* TASK DESCRIPTION
Reproduce all the records word for word. Omit images.

---------- RECORDED INFORMATION

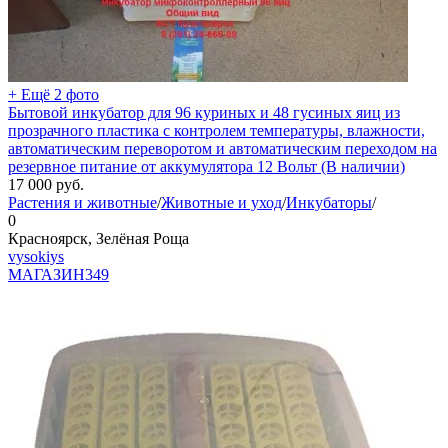
+ Ещё 2 фото
Бытовой инкубатор для 96 куриных и 48 гусиных яиц из
прозрачного пластика с контролем температуры, влажности,
автоматическим переворотом и автоматическим переходом на
резервное питание от аккумулятора 12 Вольт (В наличии)
17 000
руб.
Растения и животные
/
Животные и уход
/
Инкубаторы
/
0
Красноярск, Зелёная Роща
vysokiys
МАГАЗИН
349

--------------------

* YOUR RESPONSE
+ Ещё 2 фото
Бытовой инкубатор для 96 куриных и 48 гусиных яиц из
прозрачного пластика с контролем температуры, влажности,
автоматическим переворотом и автоматическим переходом на
резервное питание от аккумулятора 12 Вольт (В наличии)
17 000
руб.
Растения и животные
/
Животные и уход
/
Инкубаторы
/
0
Красноярск, Зелёная Роща
vysokiys
МАГАЗИН
349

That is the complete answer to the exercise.